== Dataset entries ==
- Opening Delimiter -
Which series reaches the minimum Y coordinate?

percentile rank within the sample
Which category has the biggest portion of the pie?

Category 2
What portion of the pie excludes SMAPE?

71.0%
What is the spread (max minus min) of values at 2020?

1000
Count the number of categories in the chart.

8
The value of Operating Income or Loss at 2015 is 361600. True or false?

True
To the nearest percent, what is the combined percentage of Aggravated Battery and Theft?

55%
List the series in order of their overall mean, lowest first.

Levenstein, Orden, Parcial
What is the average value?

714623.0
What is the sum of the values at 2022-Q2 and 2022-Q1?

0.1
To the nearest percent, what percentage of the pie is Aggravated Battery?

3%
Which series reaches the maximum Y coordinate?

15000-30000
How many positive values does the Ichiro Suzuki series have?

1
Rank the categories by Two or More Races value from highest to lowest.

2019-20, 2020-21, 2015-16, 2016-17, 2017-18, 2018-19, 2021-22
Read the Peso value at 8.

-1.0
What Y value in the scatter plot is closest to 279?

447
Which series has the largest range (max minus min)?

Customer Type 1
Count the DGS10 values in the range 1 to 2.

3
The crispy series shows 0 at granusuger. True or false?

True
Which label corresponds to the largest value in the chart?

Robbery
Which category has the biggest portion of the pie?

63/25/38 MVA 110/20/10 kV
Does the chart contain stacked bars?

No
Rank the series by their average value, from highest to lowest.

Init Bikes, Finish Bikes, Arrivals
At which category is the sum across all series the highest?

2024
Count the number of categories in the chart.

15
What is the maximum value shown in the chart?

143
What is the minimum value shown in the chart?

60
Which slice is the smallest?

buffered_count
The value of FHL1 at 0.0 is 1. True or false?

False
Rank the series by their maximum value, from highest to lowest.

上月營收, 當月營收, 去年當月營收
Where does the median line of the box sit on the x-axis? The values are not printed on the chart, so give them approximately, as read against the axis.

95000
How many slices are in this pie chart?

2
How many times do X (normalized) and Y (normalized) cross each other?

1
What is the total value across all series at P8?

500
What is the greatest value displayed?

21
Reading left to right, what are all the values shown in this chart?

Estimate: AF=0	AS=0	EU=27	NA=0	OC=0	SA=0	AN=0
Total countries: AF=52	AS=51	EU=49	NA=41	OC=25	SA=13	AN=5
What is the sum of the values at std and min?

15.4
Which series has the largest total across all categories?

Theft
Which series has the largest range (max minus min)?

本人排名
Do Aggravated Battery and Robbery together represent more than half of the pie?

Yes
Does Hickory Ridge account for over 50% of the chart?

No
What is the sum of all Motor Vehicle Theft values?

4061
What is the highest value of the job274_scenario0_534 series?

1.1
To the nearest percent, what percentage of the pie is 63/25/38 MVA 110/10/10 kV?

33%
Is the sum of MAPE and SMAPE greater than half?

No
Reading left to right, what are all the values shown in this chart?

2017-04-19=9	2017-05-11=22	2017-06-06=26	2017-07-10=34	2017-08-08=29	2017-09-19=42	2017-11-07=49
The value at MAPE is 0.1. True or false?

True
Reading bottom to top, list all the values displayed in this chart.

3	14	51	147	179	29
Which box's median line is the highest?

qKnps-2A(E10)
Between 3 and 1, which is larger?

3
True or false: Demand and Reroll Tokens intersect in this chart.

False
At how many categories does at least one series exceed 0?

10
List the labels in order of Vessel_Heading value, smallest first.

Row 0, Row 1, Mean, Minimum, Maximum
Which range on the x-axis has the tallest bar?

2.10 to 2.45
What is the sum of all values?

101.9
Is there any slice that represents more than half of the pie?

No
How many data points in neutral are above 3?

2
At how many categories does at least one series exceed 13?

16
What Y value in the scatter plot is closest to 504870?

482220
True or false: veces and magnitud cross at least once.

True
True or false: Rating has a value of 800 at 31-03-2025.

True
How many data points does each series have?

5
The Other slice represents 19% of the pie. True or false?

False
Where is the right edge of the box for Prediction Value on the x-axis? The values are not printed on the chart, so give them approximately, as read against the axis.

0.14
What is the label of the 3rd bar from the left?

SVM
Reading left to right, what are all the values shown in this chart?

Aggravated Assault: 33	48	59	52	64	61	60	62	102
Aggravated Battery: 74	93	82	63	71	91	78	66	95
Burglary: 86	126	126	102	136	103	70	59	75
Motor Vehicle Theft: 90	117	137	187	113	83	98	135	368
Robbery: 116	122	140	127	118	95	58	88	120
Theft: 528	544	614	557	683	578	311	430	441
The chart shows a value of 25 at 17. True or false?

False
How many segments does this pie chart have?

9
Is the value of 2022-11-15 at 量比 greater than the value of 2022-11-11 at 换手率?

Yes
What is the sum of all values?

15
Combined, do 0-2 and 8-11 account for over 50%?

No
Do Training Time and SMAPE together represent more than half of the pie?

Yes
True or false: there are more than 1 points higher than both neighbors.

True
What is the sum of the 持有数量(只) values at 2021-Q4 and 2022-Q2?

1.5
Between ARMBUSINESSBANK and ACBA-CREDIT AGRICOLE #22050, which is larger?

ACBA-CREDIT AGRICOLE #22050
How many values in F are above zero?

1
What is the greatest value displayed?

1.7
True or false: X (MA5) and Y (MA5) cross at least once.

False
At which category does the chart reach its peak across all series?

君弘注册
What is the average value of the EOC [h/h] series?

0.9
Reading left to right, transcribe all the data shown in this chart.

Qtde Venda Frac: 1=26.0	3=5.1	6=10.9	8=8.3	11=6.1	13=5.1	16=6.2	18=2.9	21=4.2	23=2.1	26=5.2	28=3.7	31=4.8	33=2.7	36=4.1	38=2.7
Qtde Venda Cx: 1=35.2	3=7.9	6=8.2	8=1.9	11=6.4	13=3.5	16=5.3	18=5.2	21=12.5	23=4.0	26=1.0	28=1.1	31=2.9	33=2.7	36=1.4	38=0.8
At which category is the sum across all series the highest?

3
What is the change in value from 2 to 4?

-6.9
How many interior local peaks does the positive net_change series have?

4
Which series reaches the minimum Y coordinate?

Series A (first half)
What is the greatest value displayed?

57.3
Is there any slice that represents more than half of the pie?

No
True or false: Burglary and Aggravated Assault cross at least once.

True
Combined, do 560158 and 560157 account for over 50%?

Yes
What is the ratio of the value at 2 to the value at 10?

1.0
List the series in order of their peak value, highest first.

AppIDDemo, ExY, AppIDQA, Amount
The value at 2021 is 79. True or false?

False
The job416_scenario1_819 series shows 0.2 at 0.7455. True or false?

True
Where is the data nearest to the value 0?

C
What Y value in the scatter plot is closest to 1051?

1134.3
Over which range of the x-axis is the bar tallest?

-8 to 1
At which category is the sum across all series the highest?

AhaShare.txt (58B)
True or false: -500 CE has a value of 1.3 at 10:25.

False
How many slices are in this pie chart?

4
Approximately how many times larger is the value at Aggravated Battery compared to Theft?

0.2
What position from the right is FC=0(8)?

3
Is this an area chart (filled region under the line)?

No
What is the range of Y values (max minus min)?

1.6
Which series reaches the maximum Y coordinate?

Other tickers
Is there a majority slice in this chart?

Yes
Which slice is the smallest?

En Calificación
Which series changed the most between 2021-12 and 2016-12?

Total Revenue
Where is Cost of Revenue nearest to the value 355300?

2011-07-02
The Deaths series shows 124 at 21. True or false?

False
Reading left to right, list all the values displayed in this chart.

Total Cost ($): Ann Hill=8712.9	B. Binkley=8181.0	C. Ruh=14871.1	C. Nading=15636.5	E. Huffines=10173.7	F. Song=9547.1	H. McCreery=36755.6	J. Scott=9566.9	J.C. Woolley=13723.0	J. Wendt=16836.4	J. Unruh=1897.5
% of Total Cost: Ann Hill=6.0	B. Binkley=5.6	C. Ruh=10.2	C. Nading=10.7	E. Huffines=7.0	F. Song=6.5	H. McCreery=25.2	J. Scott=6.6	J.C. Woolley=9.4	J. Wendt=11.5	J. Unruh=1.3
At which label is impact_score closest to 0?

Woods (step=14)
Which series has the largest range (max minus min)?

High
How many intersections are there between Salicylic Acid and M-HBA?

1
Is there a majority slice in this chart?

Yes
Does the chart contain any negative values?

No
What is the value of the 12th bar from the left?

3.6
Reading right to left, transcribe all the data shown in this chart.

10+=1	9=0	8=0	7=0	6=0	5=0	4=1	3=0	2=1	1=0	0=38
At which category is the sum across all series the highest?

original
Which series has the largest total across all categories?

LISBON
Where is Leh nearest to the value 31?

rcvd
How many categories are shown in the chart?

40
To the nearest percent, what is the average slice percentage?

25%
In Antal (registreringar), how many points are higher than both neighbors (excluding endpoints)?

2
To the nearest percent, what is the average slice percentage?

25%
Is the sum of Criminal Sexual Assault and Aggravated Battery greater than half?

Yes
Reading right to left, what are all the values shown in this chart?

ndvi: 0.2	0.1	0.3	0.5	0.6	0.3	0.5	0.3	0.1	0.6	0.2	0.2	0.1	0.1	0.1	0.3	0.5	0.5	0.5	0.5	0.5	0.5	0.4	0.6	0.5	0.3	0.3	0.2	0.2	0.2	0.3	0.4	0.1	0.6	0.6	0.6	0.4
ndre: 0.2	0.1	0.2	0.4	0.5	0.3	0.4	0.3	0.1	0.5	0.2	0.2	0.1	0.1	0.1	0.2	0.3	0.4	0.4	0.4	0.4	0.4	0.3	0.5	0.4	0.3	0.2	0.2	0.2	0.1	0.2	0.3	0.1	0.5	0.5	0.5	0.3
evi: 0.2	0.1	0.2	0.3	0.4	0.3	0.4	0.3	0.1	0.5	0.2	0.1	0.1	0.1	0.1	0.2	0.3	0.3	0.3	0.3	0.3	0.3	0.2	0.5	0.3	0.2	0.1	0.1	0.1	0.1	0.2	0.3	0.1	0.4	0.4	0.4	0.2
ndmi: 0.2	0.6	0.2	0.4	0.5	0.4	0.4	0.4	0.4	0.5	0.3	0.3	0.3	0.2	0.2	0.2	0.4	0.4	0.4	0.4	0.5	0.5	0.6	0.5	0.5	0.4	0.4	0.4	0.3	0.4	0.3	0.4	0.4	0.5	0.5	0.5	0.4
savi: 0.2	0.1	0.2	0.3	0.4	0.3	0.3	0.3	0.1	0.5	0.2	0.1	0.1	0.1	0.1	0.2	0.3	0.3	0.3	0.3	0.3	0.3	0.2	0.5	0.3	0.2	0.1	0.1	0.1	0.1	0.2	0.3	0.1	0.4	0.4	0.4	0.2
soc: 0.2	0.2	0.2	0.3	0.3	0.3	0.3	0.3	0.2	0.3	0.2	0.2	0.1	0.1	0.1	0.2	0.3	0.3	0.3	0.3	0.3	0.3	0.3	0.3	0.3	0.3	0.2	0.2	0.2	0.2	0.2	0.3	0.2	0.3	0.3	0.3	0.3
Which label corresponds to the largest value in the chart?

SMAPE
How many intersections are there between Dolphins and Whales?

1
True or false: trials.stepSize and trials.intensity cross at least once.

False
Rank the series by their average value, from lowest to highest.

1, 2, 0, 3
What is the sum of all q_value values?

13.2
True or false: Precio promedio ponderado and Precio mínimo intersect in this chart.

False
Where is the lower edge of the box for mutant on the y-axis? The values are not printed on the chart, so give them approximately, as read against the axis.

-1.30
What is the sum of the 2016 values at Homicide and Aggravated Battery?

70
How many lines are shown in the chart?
- Closing Delimiter -
== HOW TO COMPLETE THIS TASK ==
Gather every line in the rows above that contains the string "Motor", treating uppercase and lowercase as different.

== RESPONSE TO THIS EXERCISE ==
What is the sum of all Motor Vehicle Theft values?
Motor Vehicle Theft: 90	117	137	187	113	83	98	135	368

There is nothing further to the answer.